Приплыв в Египет, поселились в отеле «Мена» в семи милях от Каира, близ пирамид, и прожили там всю зиму. Стояла великолепная погода. Отель был первоклассный, английских туристов много, все условия для тенниса и бильярда. В Каире кипела оживленная светская жизнь, в которой принимали участие Лотти и совсем ожившая к тому времени Луиза: она даже начала снова танцевать на балах. Сам доктор с утра по обычной привычке работал – кроме пьесы для Пейна, надо было продолжать писать рассказы о Жераре, – а развлечениям отдавал послеобеденное время. В Каире он познакомился со многими высокопоставленными чиновниками, поклонниками его рассказов (в Египте рассказы о Холмсе были изданы в переводе на арабский язык и рекомендованы для чтения полицейским чинам) – в частности, с главой департамента разведки полковником Уингейтом, который привил ему увлечение гольфом – «игрой-кокеткой», по выражению самого Дойла, который признавался, что при всей страстной влюбленности в этот вид спорта так и не научился толком в него играть. Поле для гольфа лежало у самого подножия пирамид; оно было рыхлое, клюшка то и дело зарывалась в землю. «Как-то раз здесь некий циничный незнакомец, понаблюдав за моей энергичной, но нерезультативной игрой, заметил, что, насколько ему известно, на проведение раскопок в Египте существует специальный налог». В первые дни доктор взобрался, разумеется, на пирамиду, ничего особенного не ощутил и больше не лазил. Начал заниматься верховой ездой, но больших успехов снова не достиг: лошадь сбросила его и страшно ударила копытом в лицо; залитый кровью, почти ослепший, он едва добрел до отеля: «Если мое правое веко слегка приспущено на глаз, то это результат отнюдь не философских размышлений, а козней черного дьявола в образе лошади с хищной мордой, торчащими ребрами и прядающими ушами».
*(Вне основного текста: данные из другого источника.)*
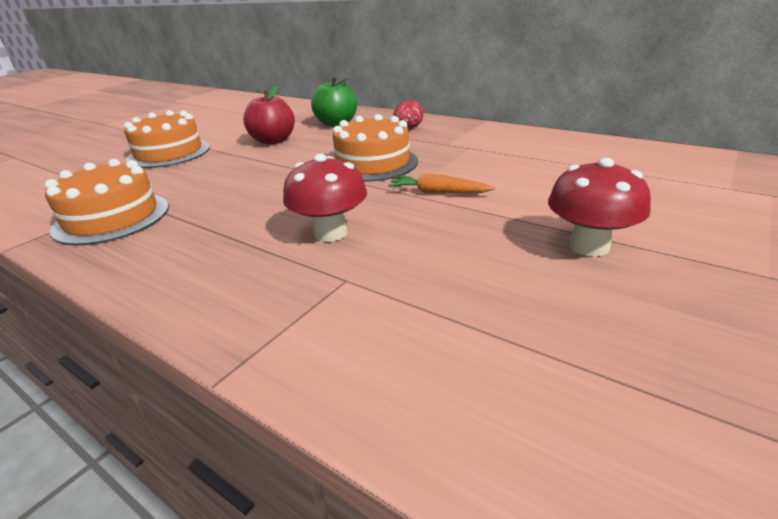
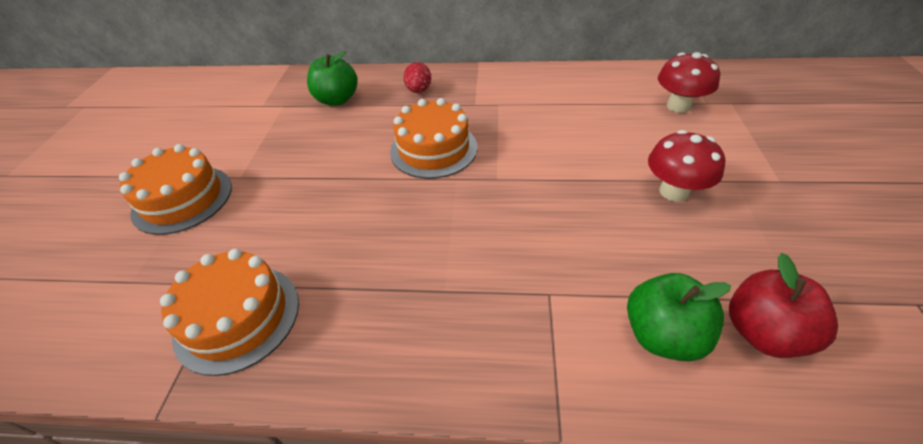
camera: 30 degrees left, 15 degrees up
(273, 141) = (294, 144): red apple -> red apple (763, 332)
(330, 233) = (485, 249): red mushroom -> red mushroom (678, 106)
(421, 352) = (662, 335): none -> green apple
(438, 192) = (525, 169): orange carrot -> none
В первых числах января 1896 года Дойлы отправились на продолжительную экскурсию по Нилу на маленьком пароходике «Кука»; конечным пунктом был городок Вади-Хальфа, отстоящий от Каира на 800 миль. Было очень жарко – чересчур жарко, Луиза утомлялась, но держалась мужественно. Осмотрели бесчисленное множество древних храмов и гробниц. Доктор восхищался их величавостью: «Римская и Британская империи по сравнению с Древним Египтом просто жалкие выскочки». И тут же прибавлял, что, хотя в искусстве египтяне достигли больших высот, их мыслительные способности ничтожны, а осмотрев внутренность гробниц и ознакомившись с правилами захоронений, требовавшими, чтоб в усыпальницу к мертвому клали еду, одежду и деньги, заявил: «Я никогда не поверю, что народ, разделяющий подобные идеи, может быть чем-то иным, кроме интеллектуального скопца – такова участь любого народа, подчинившегося власти жрецов». О потрясающих технических достижениях древнеегипетской цивилизации доктор, вероятно, в тот момент просто забыл. А очень скоро он пожалел, что жена и сестра с ним поехали: экспедиция была не так уж безопасна.